Tuesday, August 10, 2010

RIP, Ted Stevens

Anchorage—

Officials have confirmed that former U.S. Sen. Ted Stevens (R.-Alaska) has died in a plane crash in southwest Alaska that has killed four other people and left four more injured.

I have written at great length on this blog about Ted Stevens’ life and career as well as the criminal charges he faced in 2008 and 2009. Tributes, memorials, and critiques are all over the media today as well as expressions of condolences and sympathies for the dead, the injured, and their loved ones. I’ll confine myself this afternoon to a couple of observations about the way Ted Stevens died and some things we could do today in line with the way he lived his 86 years:

1. It’s terribly ironic that Ted Stevens died flying. He obviously relished flying as a military pilot in World War II and as an avid recreational pilot during his years in Alaska. (Those years in the Great Land began when he and his first wife Ann arrived in Fairbanks in 1953, not 1950 as I mistakenly wrote this morning.)

Ted Stevens also had to fly a great deal as a passenger during his 40 years serving as one of Alaska’s two U.S. Senators. Stevens made the more than 6,000-mile round trip between Anchorage and Washington, D.C. hundreds of times during those four decades. He flew extensively around the Great Land on trips to campaign and work as a Senator, and he jetted around the world to fulfill his Congressional duties.

Stevens worked hard in the Senate to improve Alaska aviation, and the state’s largest airport is named after him.

Alaska aviation needs a lot of improvement, because flying in the Last Frontier is uniquely hazardous. Alaska has a lot of land, and most places have no road to them. Often the planes are small, the flights are unscheduled, the aids to navigation are rare, the weather is bad, the terrain is harsh and remote, and the distances are long from point to point. Flying in Alaska can sometimes seem like dicing with death, and Stevens had seen the numbers fall the wrong way before. Stevens’ first wife Ann died in a plane crash in Anchorage in 1978 that killed four other people and left him seriously injured and one of only two survivors. Even before that tragedy three decades ago at the airport that would later be named after him, he had reportedly said that he had a premonition that he would die in a plane crash.

2. Let’s focus today on some of the positive and practical lessons of Ted Stevens’ life. The “Alaskan of the Century” and longest serving Republican Senator ever was a giant of the Last Frontier and the U.S. Senate, but his life as a man can also teach us.
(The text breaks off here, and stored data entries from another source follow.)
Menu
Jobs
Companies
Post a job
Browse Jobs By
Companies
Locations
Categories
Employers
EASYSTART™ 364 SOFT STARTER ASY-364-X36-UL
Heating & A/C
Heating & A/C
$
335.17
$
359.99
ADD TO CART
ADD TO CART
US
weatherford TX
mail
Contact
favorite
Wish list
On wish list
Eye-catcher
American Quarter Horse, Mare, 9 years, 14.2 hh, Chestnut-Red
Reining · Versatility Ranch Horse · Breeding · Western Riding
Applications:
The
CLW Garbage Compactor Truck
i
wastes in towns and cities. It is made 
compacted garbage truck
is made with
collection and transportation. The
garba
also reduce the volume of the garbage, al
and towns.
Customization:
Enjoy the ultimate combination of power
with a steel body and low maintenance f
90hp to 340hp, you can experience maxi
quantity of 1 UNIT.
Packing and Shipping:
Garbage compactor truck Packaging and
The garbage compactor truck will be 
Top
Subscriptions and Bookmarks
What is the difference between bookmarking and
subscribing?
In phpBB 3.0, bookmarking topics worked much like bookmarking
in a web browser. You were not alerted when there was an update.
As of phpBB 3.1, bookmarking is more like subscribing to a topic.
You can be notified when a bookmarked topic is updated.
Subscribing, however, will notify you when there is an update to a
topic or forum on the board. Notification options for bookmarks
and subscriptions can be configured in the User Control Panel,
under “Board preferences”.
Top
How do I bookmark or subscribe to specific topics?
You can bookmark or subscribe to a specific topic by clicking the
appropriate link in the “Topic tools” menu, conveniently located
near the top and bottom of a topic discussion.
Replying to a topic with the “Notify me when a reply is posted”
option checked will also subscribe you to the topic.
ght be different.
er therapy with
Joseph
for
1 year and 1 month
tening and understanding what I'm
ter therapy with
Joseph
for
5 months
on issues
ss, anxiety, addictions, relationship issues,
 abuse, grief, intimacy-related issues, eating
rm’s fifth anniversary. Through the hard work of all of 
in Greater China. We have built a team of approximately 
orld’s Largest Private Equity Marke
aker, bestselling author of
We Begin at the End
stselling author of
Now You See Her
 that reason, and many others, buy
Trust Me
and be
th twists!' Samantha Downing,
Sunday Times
Any fair account of Ted Stevens’ life has to address the mistakes he made that contributed to the prosecution that produced seven jury verdicts of guilty against him in 2008 before that prosecution blew up the next year due to acknowledged misconduct by government lawyers. But today, let’s think of the simpler things that this man learned during his long life and tried to tell others. Love your family, and do your best to spend as much time as you can with them. Exercise—it will improve your mind as well as your body. Work hard, and study enough to learn what you need to know in order to do your job.